近代社会でも、実は「生まれ」で将来が決まっている
京大は東大とならんで、いわゆる学力偏差値が、国内でもっとも高い層が入学してくる大学だ。多くは、将来的に国内外で、社会全体、あるいは会社等の組織において重要な決定に携わり、周りの人々を牽引していく存在となっていく。
ここで、社会学の重要概念である「階層」という言葉を用いるならば、日本社会も、他の社会と同様に、いくつもの階層(社会的地位)によって構成されており、そのなかで京大出身の人々が到達する階層は、相対的に高いと言い得る。ここで問題なのは、なぜ、彼らが、高い階層に到達するかである。

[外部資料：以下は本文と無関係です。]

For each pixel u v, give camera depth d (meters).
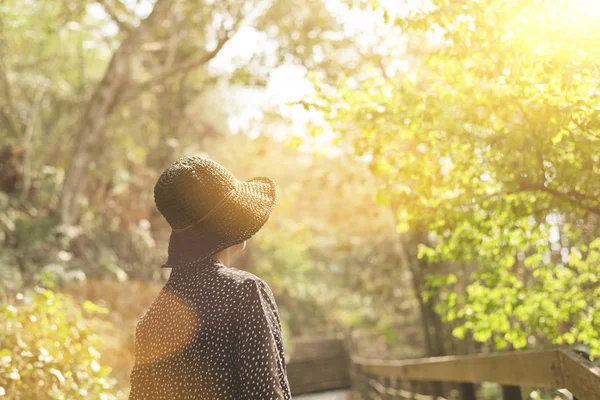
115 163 16.67
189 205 1.69
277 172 20.25
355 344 16.84
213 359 1.58
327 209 15.05
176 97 19.02
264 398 1.51
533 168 3.18
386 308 17.80
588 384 2.39
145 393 1.70
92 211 13.58
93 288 10.34
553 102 2.77
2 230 10.60
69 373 4.06
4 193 11.99
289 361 20.20
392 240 15.02
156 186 1.74
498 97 3.11
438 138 3.48
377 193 3.73
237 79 13.10
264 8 12.71
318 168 13.23
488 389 8.69
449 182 3.61
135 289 11.41
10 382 3.70
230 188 1.73
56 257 10.55
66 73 17.59
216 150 22.92
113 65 12.45
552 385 2.86
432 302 12.24
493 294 4.20
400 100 3.56
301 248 18.84
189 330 1.62
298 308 27.17
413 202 3.70
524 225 3.78
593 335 3.69
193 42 16.61
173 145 18.11
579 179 3.08
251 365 1.54
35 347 3.97
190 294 1.66
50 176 13.35
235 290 1.62
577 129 3.13
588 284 4.15
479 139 3.34
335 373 20.36
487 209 3.56
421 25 3.12
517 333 4.15
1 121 13.40
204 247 1.72
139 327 1.74
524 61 2.87
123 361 8.23
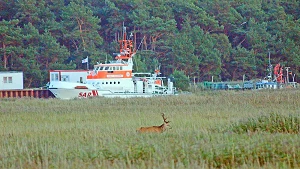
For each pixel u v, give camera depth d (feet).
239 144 282.97
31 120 511.81
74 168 251.60
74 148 295.89
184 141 302.66
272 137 301.02
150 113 566.36
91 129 402.93
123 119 499.51
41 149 293.43
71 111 614.34
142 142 296.92
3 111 629.10
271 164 247.29
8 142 339.98
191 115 527.81
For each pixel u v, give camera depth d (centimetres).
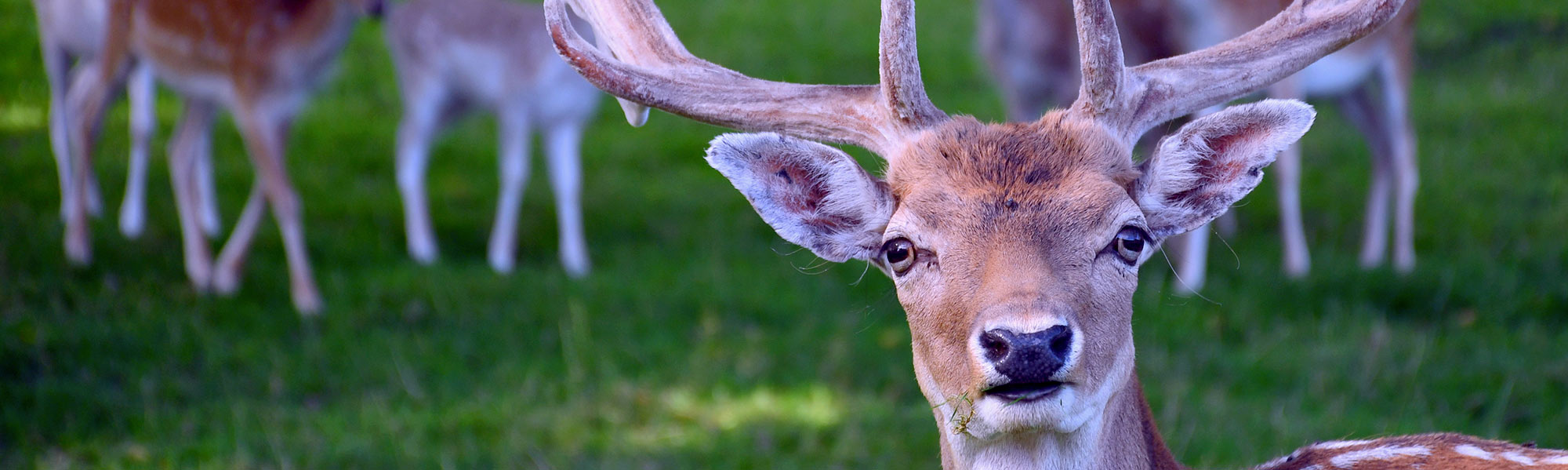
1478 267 1266
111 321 1116
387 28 1483
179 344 1080
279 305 1209
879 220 520
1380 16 578
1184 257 1258
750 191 527
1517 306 1175
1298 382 1015
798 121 553
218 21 1238
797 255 1387
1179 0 1280
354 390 1023
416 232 1398
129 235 1359
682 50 586
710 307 1223
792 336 1141
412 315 1193
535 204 1598
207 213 1425
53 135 1414
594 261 1414
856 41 2245
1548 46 2127
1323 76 1303
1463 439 604
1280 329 1134
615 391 1016
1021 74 1476
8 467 863
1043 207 479
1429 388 994
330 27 1256
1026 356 446
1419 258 1345
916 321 496
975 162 496
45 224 1341
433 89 1433
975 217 480
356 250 1375
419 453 887
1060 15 1414
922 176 503
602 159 1752
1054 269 468
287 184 1216
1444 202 1509
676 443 926
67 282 1188
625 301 1248
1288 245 1299
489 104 1433
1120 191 488
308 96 1275
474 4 1430
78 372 1015
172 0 1252
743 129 560
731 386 1032
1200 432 901
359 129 1783
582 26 1448
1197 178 520
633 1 602
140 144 1392
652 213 1562
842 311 1216
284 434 916
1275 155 512
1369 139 1383
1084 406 473
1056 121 514
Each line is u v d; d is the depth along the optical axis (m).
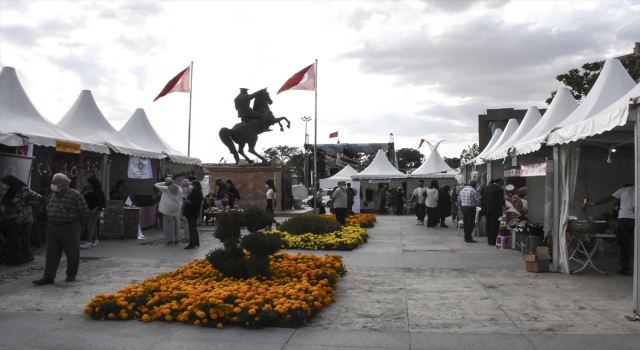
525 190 12.88
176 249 12.45
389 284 8.06
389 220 25.38
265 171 24.28
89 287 7.79
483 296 7.17
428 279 8.48
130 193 18.73
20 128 12.14
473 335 5.34
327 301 6.59
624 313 6.16
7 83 13.28
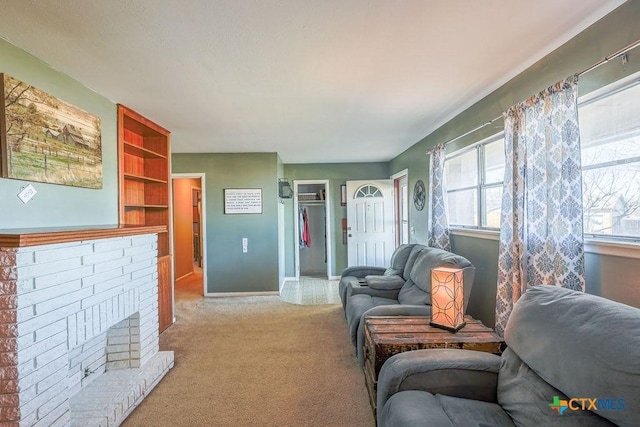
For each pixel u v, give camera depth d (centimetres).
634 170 153
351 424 185
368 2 146
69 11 148
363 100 273
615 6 149
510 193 215
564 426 104
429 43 183
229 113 301
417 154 430
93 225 232
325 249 706
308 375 240
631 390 90
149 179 327
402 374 144
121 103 270
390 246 579
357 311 279
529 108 197
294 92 253
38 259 145
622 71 148
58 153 201
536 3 148
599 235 171
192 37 172
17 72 177
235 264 496
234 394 216
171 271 360
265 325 353
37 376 144
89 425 170
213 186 496
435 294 200
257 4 146
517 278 206
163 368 241
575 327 115
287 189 560
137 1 142
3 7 144
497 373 145
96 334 184
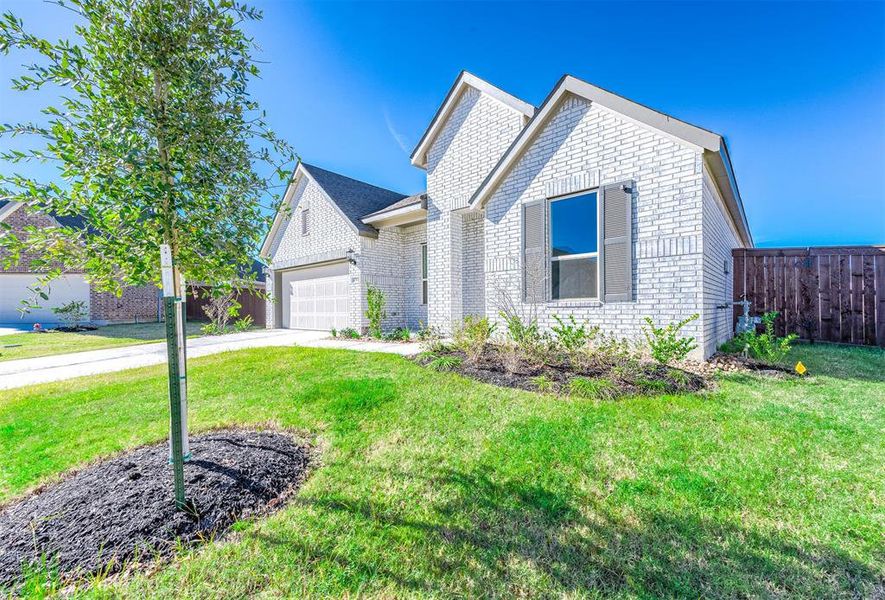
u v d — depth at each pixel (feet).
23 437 11.75
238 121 9.52
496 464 9.30
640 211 20.30
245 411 13.56
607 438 10.62
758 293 31.40
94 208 7.89
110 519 7.16
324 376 18.67
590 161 22.03
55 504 7.68
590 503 7.68
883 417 11.89
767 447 9.89
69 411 14.28
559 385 15.66
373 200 49.80
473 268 35.58
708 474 8.59
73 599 5.55
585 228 22.57
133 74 8.05
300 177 48.98
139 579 5.92
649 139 19.97
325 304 47.29
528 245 24.70
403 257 44.73
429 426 11.84
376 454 10.00
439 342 25.81
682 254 19.03
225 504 7.71
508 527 7.00
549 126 23.76
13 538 6.74
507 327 24.59
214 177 9.16
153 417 13.47
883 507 7.41
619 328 20.97
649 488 8.13
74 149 7.39
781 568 5.95
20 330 52.42
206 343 34.27
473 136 33.58
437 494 8.09
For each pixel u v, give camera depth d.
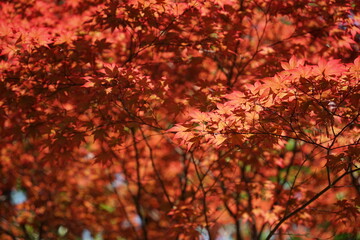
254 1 5.77
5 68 4.89
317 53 5.88
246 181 6.72
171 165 8.09
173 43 5.43
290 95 3.59
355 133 4.81
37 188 8.82
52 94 5.16
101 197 9.13
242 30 5.63
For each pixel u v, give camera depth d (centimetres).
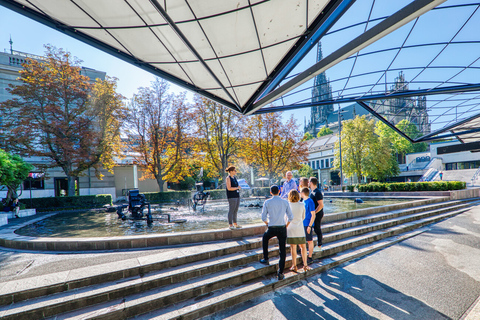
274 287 449
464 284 449
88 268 429
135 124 2430
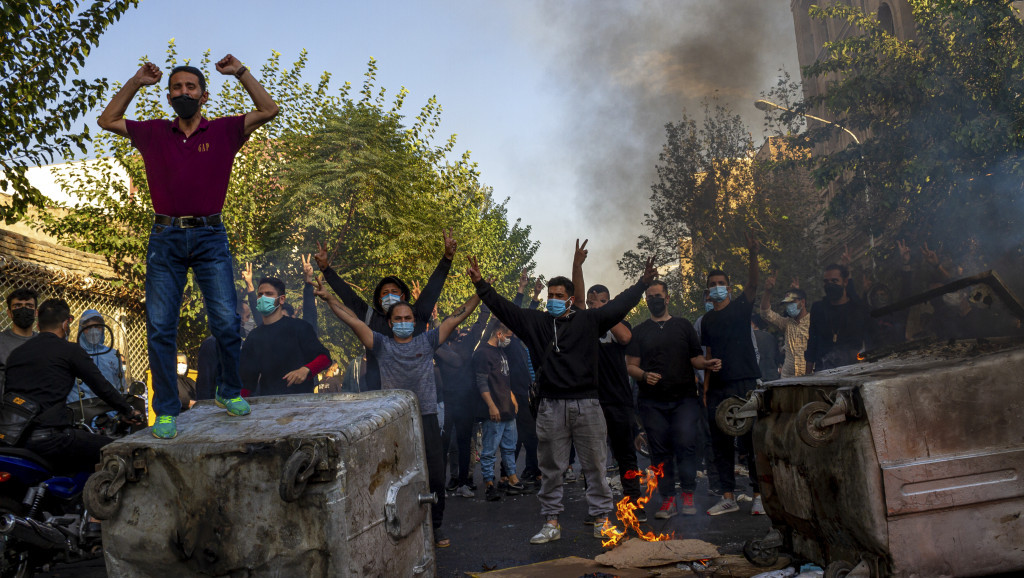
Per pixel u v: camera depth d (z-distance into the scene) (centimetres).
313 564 289
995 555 303
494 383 828
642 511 586
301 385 556
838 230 2233
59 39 834
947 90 1141
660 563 438
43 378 438
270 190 1730
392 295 567
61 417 439
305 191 1608
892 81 1205
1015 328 552
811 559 366
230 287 349
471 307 552
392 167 1753
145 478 306
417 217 1844
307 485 290
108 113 340
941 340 386
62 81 856
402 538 343
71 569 514
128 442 310
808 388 350
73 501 437
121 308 1370
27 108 828
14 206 880
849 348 689
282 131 1781
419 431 384
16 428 420
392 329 531
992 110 1100
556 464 547
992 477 305
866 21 1356
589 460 545
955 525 303
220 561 294
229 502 295
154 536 302
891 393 307
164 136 343
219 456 296
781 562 404
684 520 595
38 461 420
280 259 1655
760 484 405
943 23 1198
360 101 1783
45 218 1548
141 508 306
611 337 596
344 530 290
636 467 594
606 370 591
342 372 1562
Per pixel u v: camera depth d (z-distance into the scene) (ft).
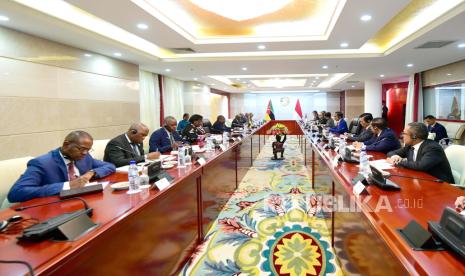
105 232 3.77
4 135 10.93
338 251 7.00
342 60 18.76
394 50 16.20
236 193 13.08
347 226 5.97
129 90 18.98
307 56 18.08
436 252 3.12
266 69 22.13
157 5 10.98
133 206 4.71
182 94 31.30
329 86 39.60
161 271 5.74
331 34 13.08
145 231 5.08
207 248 7.89
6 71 10.98
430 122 20.40
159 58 18.51
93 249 3.53
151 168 6.29
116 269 4.14
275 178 15.92
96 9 10.05
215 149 11.86
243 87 41.55
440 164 7.27
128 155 9.50
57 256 3.06
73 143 6.19
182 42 14.43
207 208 8.98
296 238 8.35
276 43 14.78
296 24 13.70
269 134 35.86
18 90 11.44
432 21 11.94
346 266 6.13
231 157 12.91
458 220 3.14
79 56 14.69
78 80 14.61
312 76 29.25
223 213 10.52
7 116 11.02
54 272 2.91
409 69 23.40
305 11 12.05
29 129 11.89
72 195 5.27
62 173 6.31
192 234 7.64
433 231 3.40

「高い能力を持っているから、高い収入や地位を得るのだ」と漠然と考えている人は多いだろう。これは、近代社会にあまねく普及している考え方で、メリトクラシー(能力主義)と呼ばれる。
前近代社会では、職業が世襲されることに象徴されるように、到達階層が「生まれ」によって決定されていたのに対して、近代社会は、能力によって階層が決定されるメリトクラシーを基調とした社会である、と説明される。
問題は、「生まれ」による決定が、近代社会で本当になくなったのかである。
実は、社会学者は、さまざまな角度からこれを否定し続けてきた。ただ、人々の肌感覚では、「生まれ」の要素は「ないことになっている」ため、素朴に「高い地位・階層にいる人々は、それにみあう能力を、その人の努力によって身に付けたのだろう」と考えてしまいがちだ。
なぜ、この授業を京大の新入生向けに開いたか?
晴れて京大に入学してきた1年生たち。多くの新入生は、京大に入学できたことを誇らく感じ、これは自分の努力によって成し遂げられたものだと信じている。
ディスカッションの様子からわかるように、明らかに「生まれ」による有利さを持っている学生も多いのだが、そのことに意識が及ぶ学生は、ほぼ皆無だ。教育格差について学ぶ機会が、これまで彼らには乏しかったのだから、それは無理もない。
2019年4月、東大の入学式で、社会学者の上野千鶴子氏が新入生に訴えたメッセージが、反響を呼んだ。
いわく、「がんばったら報われるとあなたがたが思えることそのものが、あなたがたの努力の成果ではなく、環境のおかげだったこと忘れないようにしてください・・・・・・恵まれた環境と恵まれた能力とを、恵まれないひとびとを貶めるためにではなく、そういうひとびとを助けるために使ってください」。
筆者がこの授業を通じて、京大の新入生に伝えたかったメッセージは、まさにこれである。
もちろん彼らが、多かれ少なかれ、苦難に満ちた受験勉強を続けてきたのは確かで、それを否定するつもりは毛頭ない。しかし、「生まれ」による格差が生じていることを知らないまま、自らのポジションは「生まれ」ではなく、自分の努力のみによって獲得したものだと信じ切ったまま卒業していくのは、危ういことではないか。
そのような思い込みを維持したまま、役所や民間企業の幹部など、相対的に権力を行使しうる立場に身を置くことは、社会にとってけっして望ましいことではないだろう。
教育格差という切り口で、この社会の実状を知っておくことは、将来、各方面でリーダー的存在になるであろう彼らにとって重要な意味があると、筆者は考えたのである。